**** Source material ****

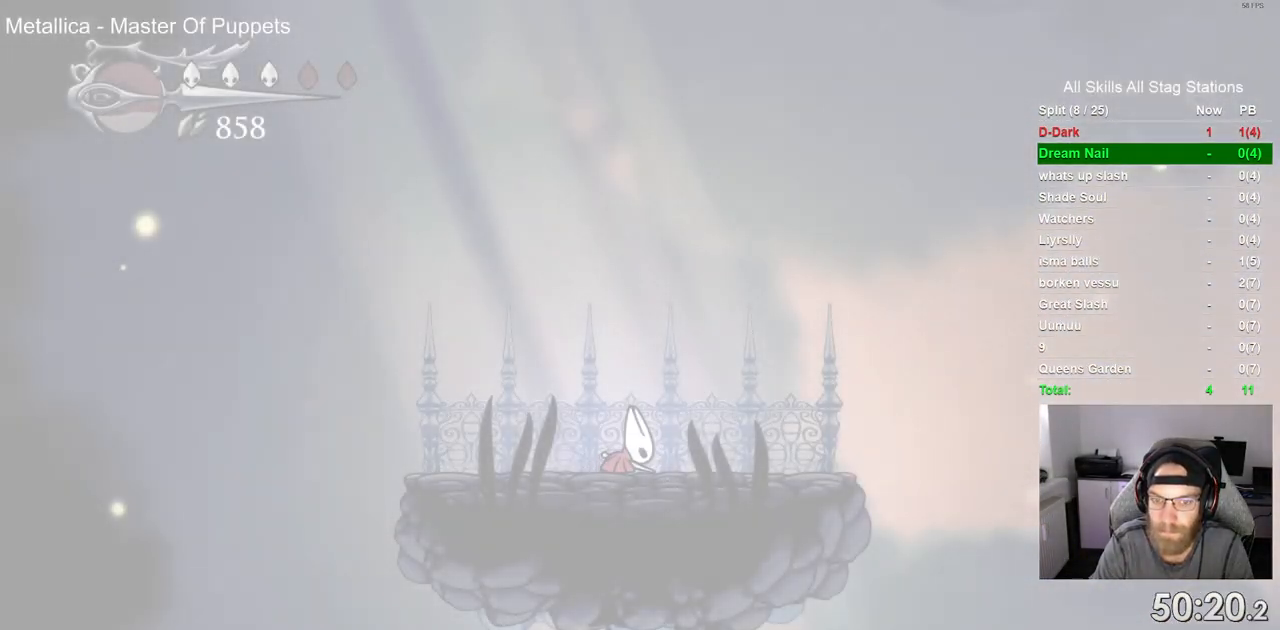
{"buttons": [], "left_stick": "center", "right_stick": "center", "events": [[50, "CROSS", "up"], [133, "CROSS", "down"], [233, "CROSS", "up"], [350, "CROSS", "down"], [467, "CROSS", "up"]]}
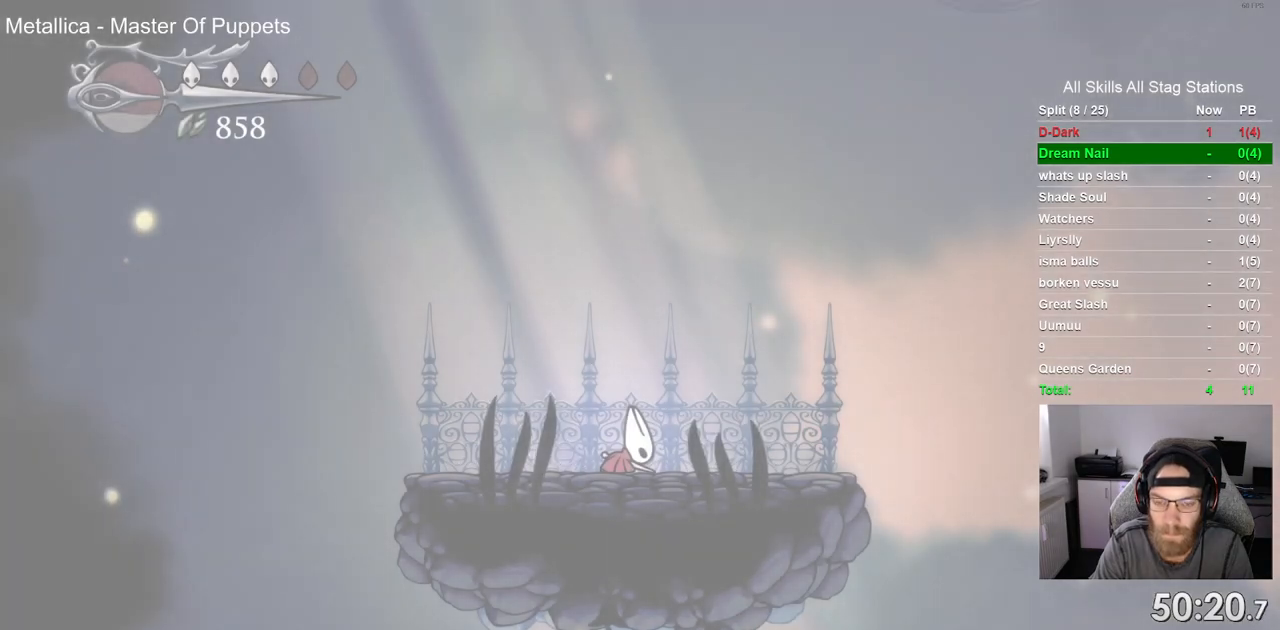
{"buttons": ["DPAD_RIGHT"], "left_stick": "center", "right_stick": "center", "events": [[67, "CROSS", "down"], [167, "CROSS", "up"], [267, "CROSS", "down"], [283, "DPAD_RIGHT", "down"], [367, "CROSS", "up"]]}
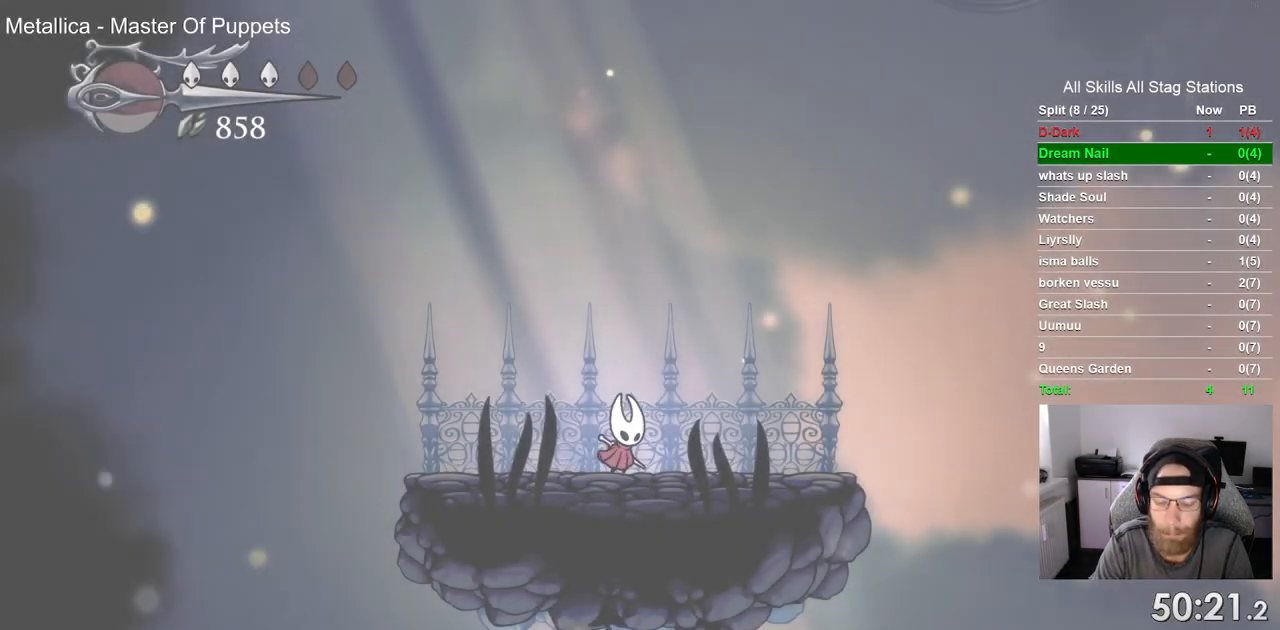
{"buttons": ["DPAD_RIGHT"], "left_stick": "center", "right_stick": "center", "events": [[300, "CROSS", "down"], [417, "CROSS", "up"]]}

****

Your assignment ▸ If pictures appear in the data, omit them and copy all other parts exactly.

Response for this exercise ▸
{"buttons": [], "left_stick": "center", "right_stick": "center", "events": [[50, "CROSS", "up"], [133, "CROSS", "down"], [233, "CROSS", "up"], [350, "CROSS", "down"], [467, "CROSS", "up"]]}
{"buttons": ["DPAD_RIGHT"], "left_stick": "center", "right_stick": "center", "events": [[67, "CROSS", "down"], [167, "CROSS", "up"], [267, "CROSS", "down"], [283, "DPAD_RIGHT", "down"], [367, "CROSS", "up"]]}
{"buttons": ["DPAD_RIGHT"], "left_stick": "center", "right_stick": "center", "events": [[300, "CROSS", "down"], [417, "CROSS", "up"]]}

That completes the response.